> _Extrait du texte_
╔══
Jeunes cinéastes, petits rôles, films étrangers, Jeanne Moreau ne connaît pas les frontières et se laisse guider par le seul désir. Revenant au théâtre avec La chevauchée sur le lac de Constance de Peter Handke (1974), puis la Lulu de Wedekind (1976), elle signe aussi la réalisation de deux fictions, Lumière (1975) et L’adolescente (1978). Parmi les films du moment, on peut citer Chère Louise (De Broca, 1971), Nathalie Granger (Duras, 1972), Les valseuses (Blier, 1973), Souvenirs d'en France (André Téchiné, 1974), Le dernier nabab (Elia Kazan, 1976) et, même s'il date de 1982, le dernier film de Fassbinder, Querelle.
╚══
> _Données fournies_
╔══
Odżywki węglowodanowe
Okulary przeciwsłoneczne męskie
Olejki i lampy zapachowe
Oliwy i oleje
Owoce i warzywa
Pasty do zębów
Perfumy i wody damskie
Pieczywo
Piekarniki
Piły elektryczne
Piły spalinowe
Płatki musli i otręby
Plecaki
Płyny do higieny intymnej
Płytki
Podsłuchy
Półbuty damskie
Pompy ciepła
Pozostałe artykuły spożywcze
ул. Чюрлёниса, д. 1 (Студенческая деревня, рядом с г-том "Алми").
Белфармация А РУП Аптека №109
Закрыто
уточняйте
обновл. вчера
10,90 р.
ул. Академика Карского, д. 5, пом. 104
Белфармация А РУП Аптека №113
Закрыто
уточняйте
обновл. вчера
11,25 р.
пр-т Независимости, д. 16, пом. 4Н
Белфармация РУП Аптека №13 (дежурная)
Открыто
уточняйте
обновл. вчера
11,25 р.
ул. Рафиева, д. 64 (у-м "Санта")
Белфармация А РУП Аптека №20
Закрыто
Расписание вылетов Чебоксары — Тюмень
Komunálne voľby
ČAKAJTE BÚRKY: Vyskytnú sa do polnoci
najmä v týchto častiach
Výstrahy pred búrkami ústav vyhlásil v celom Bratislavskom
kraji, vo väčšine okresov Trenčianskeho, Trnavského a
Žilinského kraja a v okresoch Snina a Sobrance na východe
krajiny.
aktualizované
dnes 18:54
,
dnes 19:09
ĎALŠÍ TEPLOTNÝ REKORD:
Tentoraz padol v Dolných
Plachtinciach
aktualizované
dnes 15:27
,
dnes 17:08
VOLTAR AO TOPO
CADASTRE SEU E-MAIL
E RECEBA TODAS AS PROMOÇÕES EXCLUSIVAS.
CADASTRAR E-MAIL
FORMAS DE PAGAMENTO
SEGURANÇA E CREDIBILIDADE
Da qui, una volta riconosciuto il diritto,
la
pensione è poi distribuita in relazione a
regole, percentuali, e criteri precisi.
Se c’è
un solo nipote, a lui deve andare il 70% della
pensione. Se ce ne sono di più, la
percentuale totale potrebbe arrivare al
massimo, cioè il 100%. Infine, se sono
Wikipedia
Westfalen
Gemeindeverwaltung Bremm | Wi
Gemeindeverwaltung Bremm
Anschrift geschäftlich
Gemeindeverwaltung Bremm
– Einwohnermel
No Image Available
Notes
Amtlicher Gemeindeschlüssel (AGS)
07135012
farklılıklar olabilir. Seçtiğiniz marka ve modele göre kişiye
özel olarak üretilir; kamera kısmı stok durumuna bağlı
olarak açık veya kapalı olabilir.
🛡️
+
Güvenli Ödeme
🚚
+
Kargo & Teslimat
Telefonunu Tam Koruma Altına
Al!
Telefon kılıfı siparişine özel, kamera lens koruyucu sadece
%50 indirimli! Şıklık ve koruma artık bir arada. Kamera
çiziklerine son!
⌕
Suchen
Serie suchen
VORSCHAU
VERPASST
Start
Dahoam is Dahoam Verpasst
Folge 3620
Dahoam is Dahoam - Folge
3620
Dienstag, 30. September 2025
╚══
> _But visé_
Pouvez-vous reproduire intégralement l'extrait consacré à Jeanne Moreau, sans y changer un seul mot ni signe ? Appuyez-vous uniquement sur l'extrait.

> _Zone de réponse_
Jeunes cinéastes, petits rôles, films étrangers, Jeanne Moreau ne connaît pas les frontières et se laisse guider par le seul désir. Revenant au théâtre avec La chevauchée sur le lac de Constance de Peter Handke (1974), puis la Lulu de Wedekind (1976), elle signe aussi la réalisation de deux fictions, Lumière (1975) et L’adolescente (1978). Parmi les films du moment, on peut citer Chère Louise (De Broca, 1971), Nathalie Granger (Duras, 1972), Les valseuses (Blier, 1973), Souvenirs d'en France (André Téchiné, 1974), Le dernier nabab (Elia Kazan, 1976) et, même s'il date de 1982, le dernier film de Fassbinder, Querelle.